Plus, arrows almost never pass all the way through the target, while bullets sometimes do.
 

This is 100% percent true. Maximum energy of a projectile (unless it has a continuous source of thrust) is at it's highest at release, and diminishes steadily over the duration of it's travel. Gravity has an immediate and constant effect upon the velocity of a projectile (remember vectors in high school math).

I think this issue with this isn't velocity but trajectory, as arrows tend to have a weird trajectory for the first 10 feet or so making point blank accuracy a little trickier.
 

The best advice I can give you is to just decide on a set of data that you like and ignore everything else. For the most part, accounts of what medieval weapons are capable of are either so conflicted that they're doing the same thing you will be, or so tainted by being copied as gospel from Victorian armchair 'research' that the data is too corrupt to be worth anything. This also goes for re-creation groups.
 

I think it's less the "Great Longbow Debate" and more the "Great Crossbow and Firearms Debate"

Simply put, the idea of firing six arrows into a target in one round from five feet away is a wee bit prepostorous. But the game says "WHO CARES THIS IS KICKING RAD" and lets you do it anyways. And there's nothing wrong with that.

The issue is when other, non-bowranged weapons walk up and would like to play too, and the game demands total realism in every negative case, and then removes the good parts of their realism to boot.
 

When guns first appeared, they were less effective than bows. Less accurate and a slower rate of fire. What made armies switch to guns was the lack of training and upkeep necessary for an effective gunner compared to an effective bowman. Effective archers were well trained professionals. Any moron with two weeks of practice can be dangerous with a gun.
 

Longbows were indeed better, in many respects, than early firearms. English law required most able-bodied men to learn the longbow for several seasons in order to maintain a vast recruiting pool when longbowmen were needed. During the American Revolution, Benjamin Franklin advocated for longbows over muskets, but it was discovered the importing fully trained longbowmen was too expensive, and training a local force would take too long.

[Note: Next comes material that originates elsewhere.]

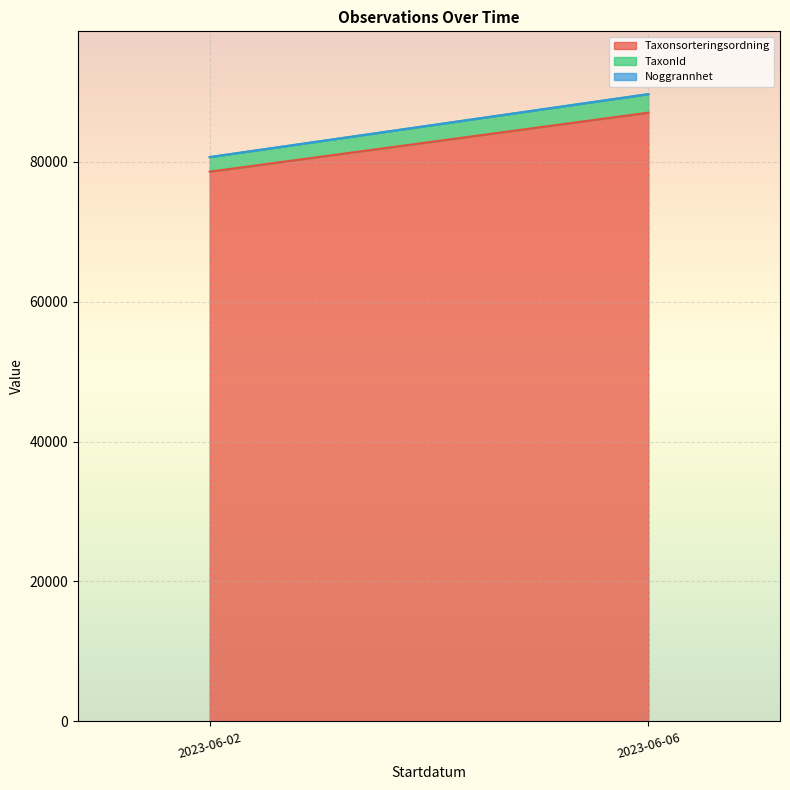

At which category is the sum across all series the highest?

2023-06-06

1) What's the shortest range at which a longbow can be fired with enough force to kill a person?

Approximately the distance the arrow projects from the front of the bow when the string is lax. Call it half an arrow's length.

2) Just how accurate are they at extreme ranges?

Either very, or terrible, depending on whether you mean "relative to other weapons" (very) or in absolute terms (good luck hitting anything with anything more than a hundred yards away without using a laser sight).

3) What differentiates a longbow from a shortbow (seems obvious but you'd be surprised)?

Longbow usually refers to one of several historical weapons, notably the English yew longbow and some composite bows used by the more Western American Indian tribes. Shortbow is a mostly non-technical term that refers to a bow sized to be relatively portable. Roughly, longbows are taller than the bowman's shoulder, shortbows are generally not.